Begin where repression cannot reach: the everyday conversations in break rooms, loading docks and encrypted group chats. Form “solidarity committees” rather than registered unions at first; they are legally invisible but morally binding. Each committee maps its shop floor’s choke-points, then tests power with short, seemingly apolitical stoppages framed as safety drills or mass sick-outs. Every micro-victory teaches co-workers that collective disruption works and gathers data for the larger synthesis.

Link the committees through a federation that meets offline, phones sealed away. Rotate spokespersons, separate logistics from public messaging, and keep strike funds in decentralised, multisignature wallets. Repression thrives on predictability; vary timing, length and narrative of actions so the Industrial Relations Commission chases phantoms. When fines arrive, treat them as propaganda: publicise the absurdity of punishing workers for claiming the right to breathe.

Root the whole project in tangible care. Solidarity kitchens, childcare pods and hardship stipends demonstrate the post-capitalist society you intend to birth. The general strike must feel less like shutdown, more like collective authorship of a new daily life; that emotional charge is what will pull hesitant sectors into the fold.

Radical unions are rebuilt by rhythm: gather, disrupt, celebrate, retreat, learn, escalate. Which first low-risk disruption are you prepared to launch before the next pay cycle closes?

What specific practices can our movement implement to foster deep trust and shared purpose among diverse rank-and-file members, ensuring that our collective actions remain resilient and unified even under the threat of repression and internal disagreement?

Trust germinates when comrades witness each other choosing risk and care in the same breath. Begin with weekly “story and skill” circles: phones off, each worker recounts one personal struggle and teaches one practical tactic, from machine safety hacks to encryption basics. The ritual normalises vulnerability while embedding collective competence.

Institutionalise rotation. Every two weeks swap facilitation, treasury and spokesperson roles so no charisma bottleneck forms. Document decisions in a living charter posted on break-room walls and edited only in person; transparency is the inoculation against whisper campaigns.

— MATERIAL SHOWN —
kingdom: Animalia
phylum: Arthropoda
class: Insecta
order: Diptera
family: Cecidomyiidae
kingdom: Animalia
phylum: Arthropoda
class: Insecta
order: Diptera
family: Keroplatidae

...

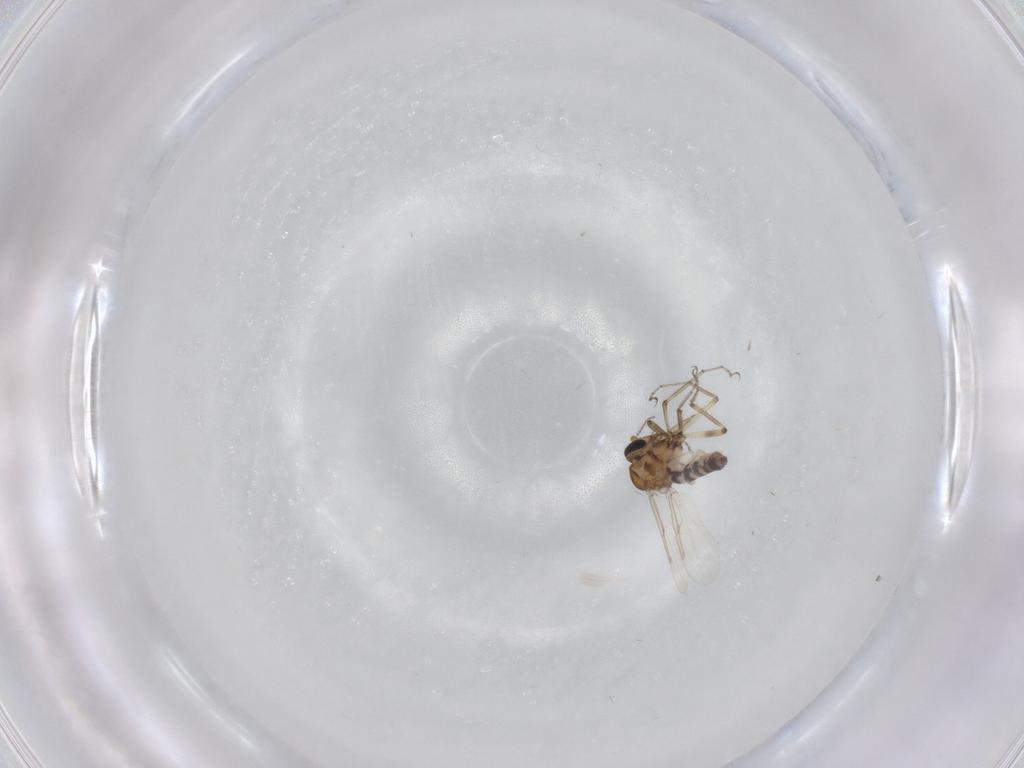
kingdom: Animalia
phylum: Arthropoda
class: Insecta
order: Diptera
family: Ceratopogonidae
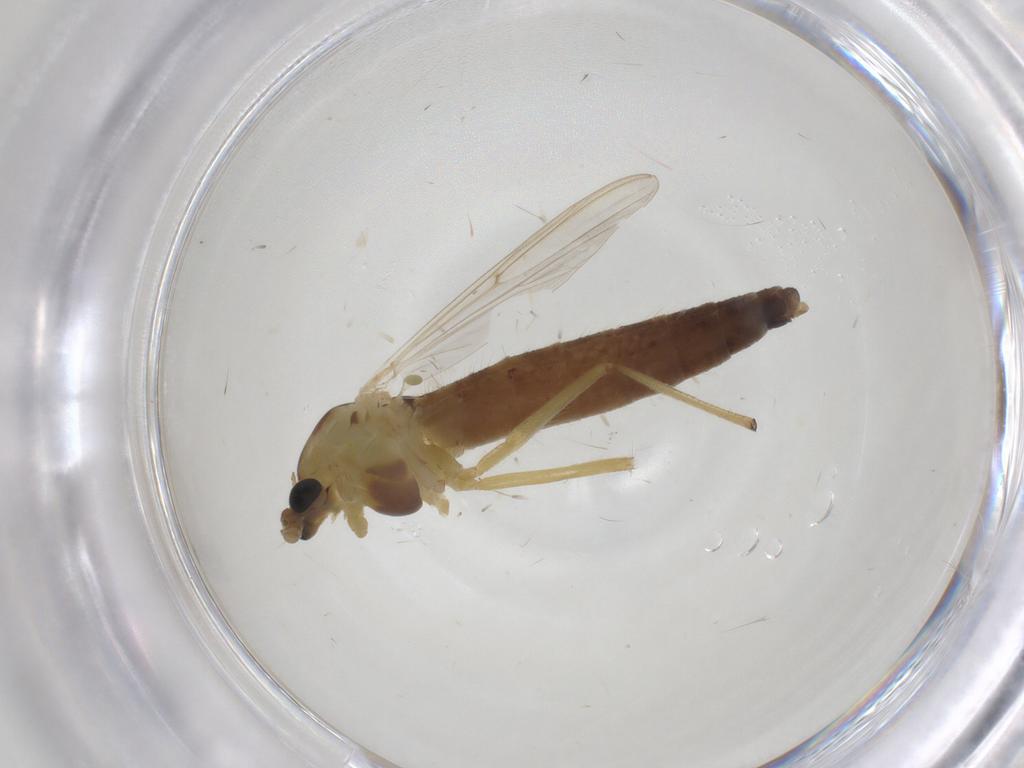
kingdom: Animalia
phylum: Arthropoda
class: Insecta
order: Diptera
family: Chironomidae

...

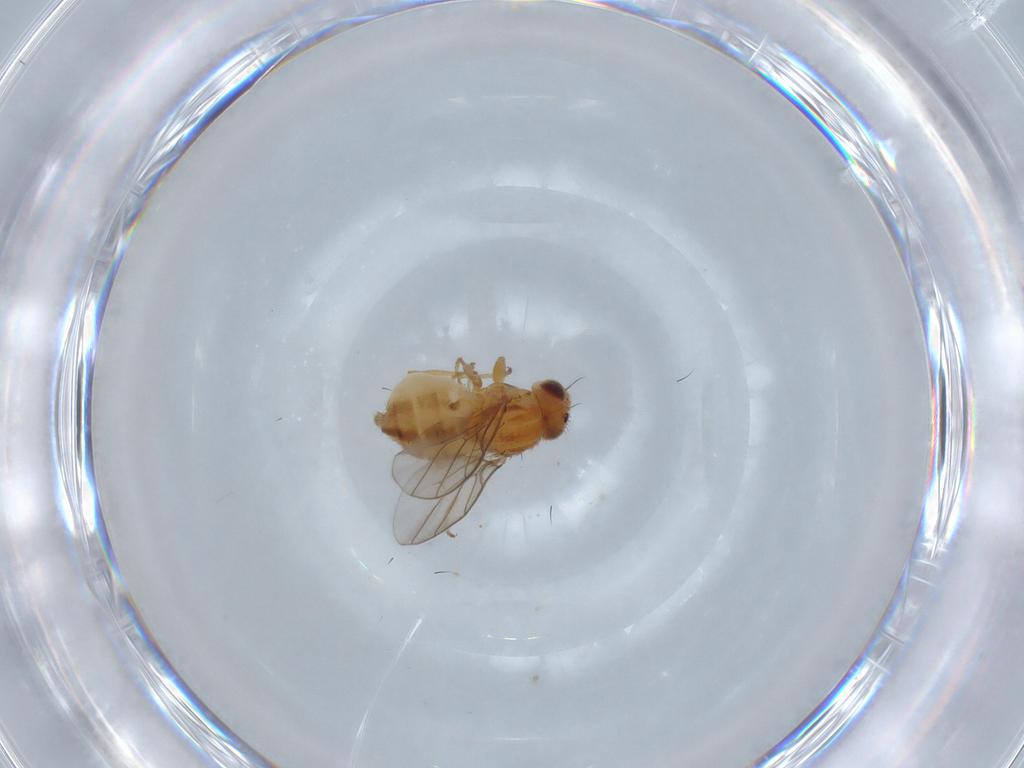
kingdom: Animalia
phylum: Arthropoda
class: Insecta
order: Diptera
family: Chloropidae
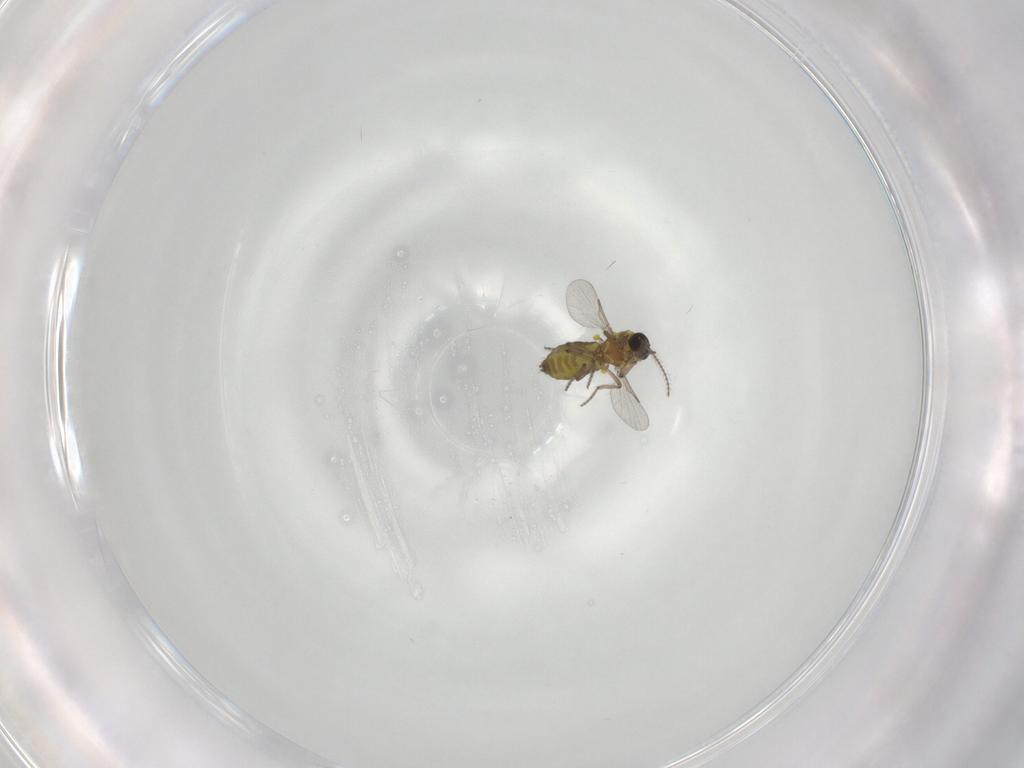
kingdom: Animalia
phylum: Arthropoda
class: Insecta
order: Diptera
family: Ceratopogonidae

— TASKS FOR THIS EXERCISE —
1) In the text on rebuilding radical unions, how often should facilitation, treasury and spokesperson roles be swapped?
2) Write a continuation of the text on rebuilding radical unions, starting after its final sentence.

— ANSWERS TO THE PROBLEMS —
1) Every two weeks.

2)
Pair every disruptive action with a care mirror: if you stage a sick-out, simultaneously open a solidarity kitchen for families who lose wages. Material reciprocity translates lofty politics into embodied memory, the deepest adhesive for diverse crews.

Handle disagreement through “two-tier argument”: first catalogue the factual divergence, then the emotional stake. Often the data is secondary to the wound; naming both keeps debate from festering.

Finally, schedule decompression rites after each escalation—shared meals, art builds, or collective silence—to purge paranoia before the next sprint.

What small care-mirror can you build right now to prove that solidarity is not just a slogan but a habit?

How might we design and implement these care-mirrors—such as shared rituals or reciprocal acts—in ways that not only reinforce trust during immediate campaigns but also cultivate an ongoing culture of mutual support that sustains resilience through repression and internal disagreements?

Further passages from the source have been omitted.